Exercise task 1: Reproduce word for word the passage of the Woodlawn Baptist Church zoning article that begins at the words "Thursday, August 5, 2010" and stops after "at 4600 Manchaca.".
Exercise task 2: Extend the article on the Woodlawn Baptist Church zoning case, picking up after its final sentence.

Thursday, August 5, 2010 by Kimberly Reeves

The expansion of the Woodlawn Baptist Church in South Austin was one of those zoning cases at Zoning and Platting Commission where the neighborhood liked the project fine but had some concerns about the proposed zoning category.

 

Agent Jim Bennett, assisted by architect Ben Heimsath, presented the plan for the creation of Woodlawn’s new sanctuary and an overall master plan on the five-acre site that will knit all the existing buildings into one campus. To make it happen, Bennett and Heimsath, a five-year member of the Planning Commission, proposed a zoning change from SF-3 to LO-MU-CO on the property, located at 4600 Manchaca.

 

Two neighborhood associations, Western Trails and Southwood, had submitted letters of non-opposition to the plans. Homeowners off Cactus Lane, however, want to see a driveway onto their street closed to through traffic given that the Traffic Impact Analysis had indicated a 310 percent increase in traffic.

 

“I did not mind the project,” said resident Joanne Ray. “I do mind the LO-MU-CO bringing us a driveway that comes straight off the church parking lot onto our street. We have four houses on Cactus Lane and one on Cimarron Lane that are going to be highly impacted. We have an elementary school, four churches, and a day care center within three blocks of us, and we’re bombarded with a lot of traffic and noise.”

 

Chair Betty Baker noted that the road closure request, valid or not, was not something to be addressed at a zoning hearing. Instead, it is an issue to be taken up at the site plan phase. Woodlawn’s site plan could be approved administratively, but it also looks like the church will seek a variance on sidewalks at the Board of Adjustment at some future date, Heimsath told the board.

Information given:
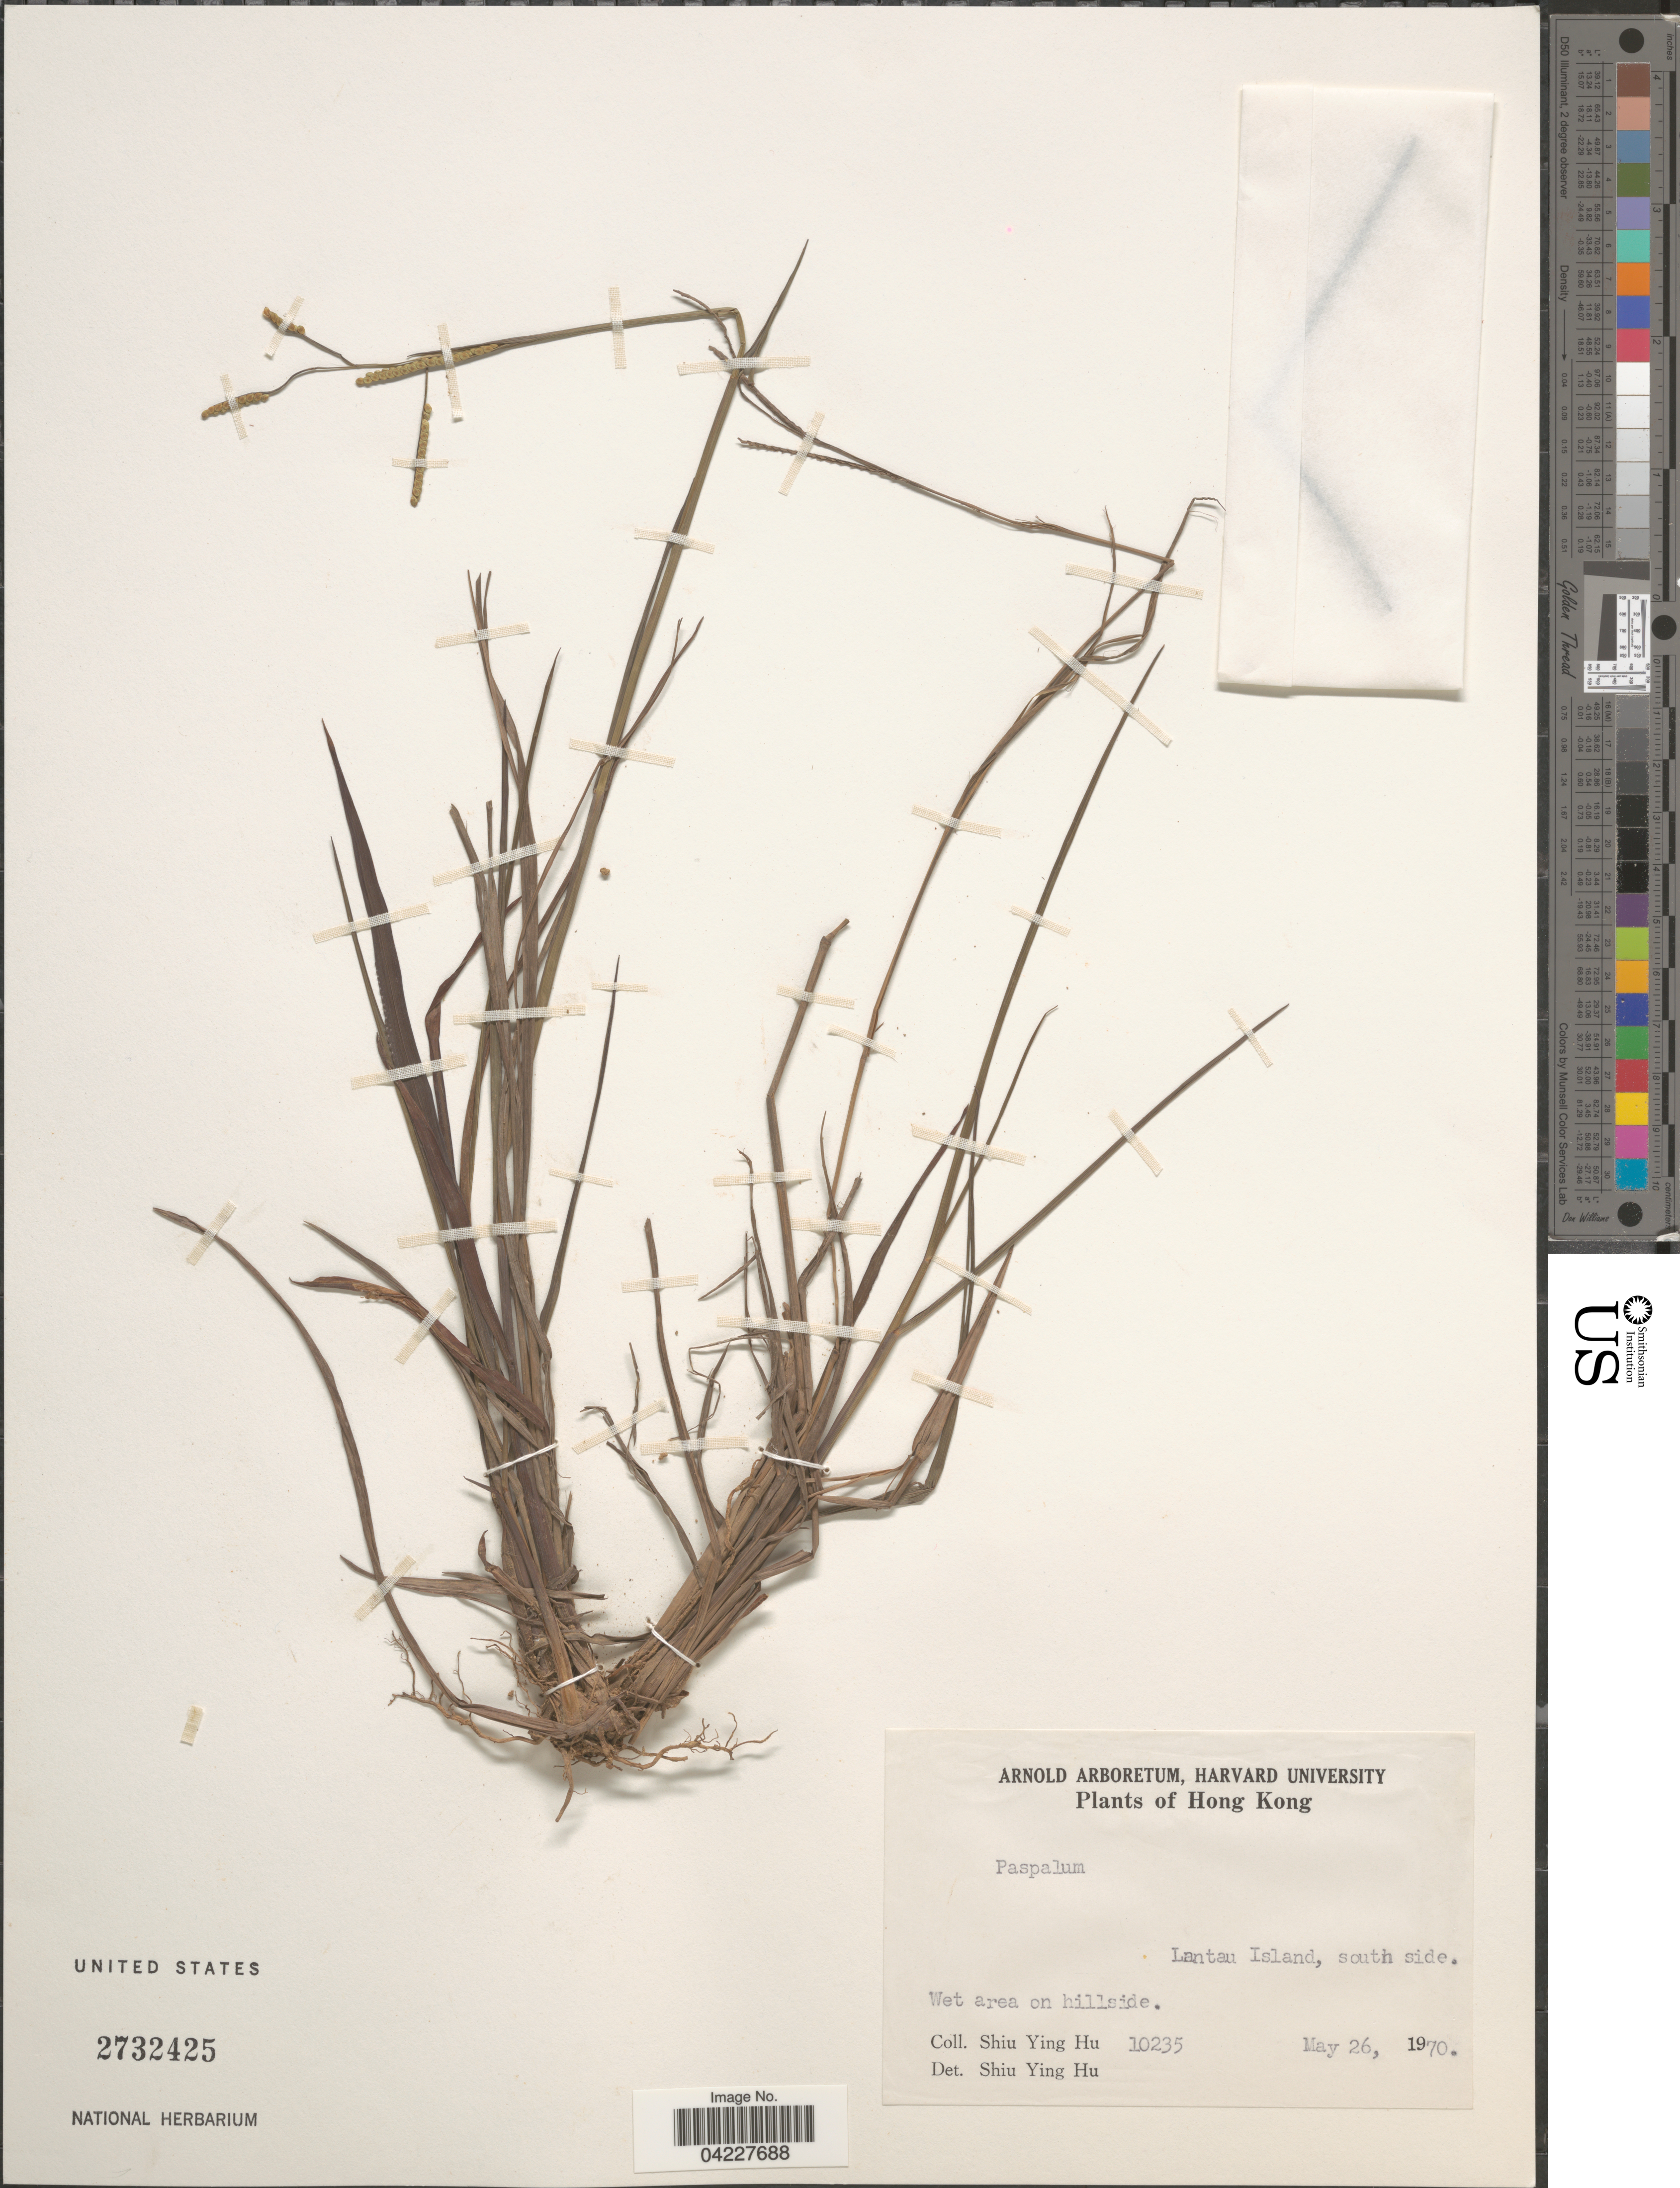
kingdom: Plantae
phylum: Tracheophyta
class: Liliopsida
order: Poales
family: Poaceae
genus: Paspalum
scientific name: Paspalum sp.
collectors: S. Y. Hu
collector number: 10235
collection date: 1970-05-26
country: China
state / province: Hong Kong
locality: Lantan Island, south side.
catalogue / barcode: US 2732425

Written reply 1:
Thursday, August 5, 2010 by Kimberly Reeves

The expansion of the Woodlawn Baptist Church in South Austin was one of those zoning cases at Zoning and Platting Commission where the neighborhood liked the project fine but had some concerns about the proposed zoning category.

 

Agent Jim Bennett, assisted by architect Ben Heimsath, presented the plan for the creation of Woodlawn’s new sanctuary and an overall master plan on the five-acre site that will knit all the existing buildings into one campus. To make it happen, Bennett and Heimsath, a five-year member of the Planning Commission, proposed a zoning change from SF-3 to LO-MU-CO on the property, located at 4600 Manchaca.

Written reply 2:
 

Leann Land, president of the Western Trails Neighborhood Association, supported her neighbors while acknowledging Baker’s logic. Land said it was important for neighbors to register their concerns early in the process.

 

“We felt real strongly that this (closure) would make us feel a lot better and cut down the traffic,” Land said of the closure of the church driveway. “We want a nice church, but we also want what’s best for our neighbors.”

 

Early in the discussion, Baker raised questions about impervious cover. Current impervious cover on the site, with SF-3 zoning, sits at 45 percent. Bumped up to NO, or neighborhood office, that cover would be 60 percent. The more intense LO, or limited office, is 70 percent.

 

That early information led Baker to ask: Just what is the proposed impervious cover of the new campus? Heimsath noted the configuration of the new campus is at 61 or 62 percent, which includes the gutting of an existing building on which the new sanctuary would be placed, the enclosing of existing open space breezeways between existing campus buildings, and pushing open space to the outer edge of the property, where residential lots will be created and sold.

 

Zoning also puts certain constraints on the CO, or conditional overlay, of the property. While Woodlawn was willing to limit its conditional use to religious assembly, the conditional overlay cannot be limited to a single use. So the final CO on the property included both single family and religious assembly uses.

 

While this did cause neighbors on Cactus Lane a bit of discomfort, Baker noted that any new or different uses under the CO would have to come back to ZAP.

 

ZAP approved the change unanimously, with Teresa Rabago absent from the meeting. The case will now go to the City Council.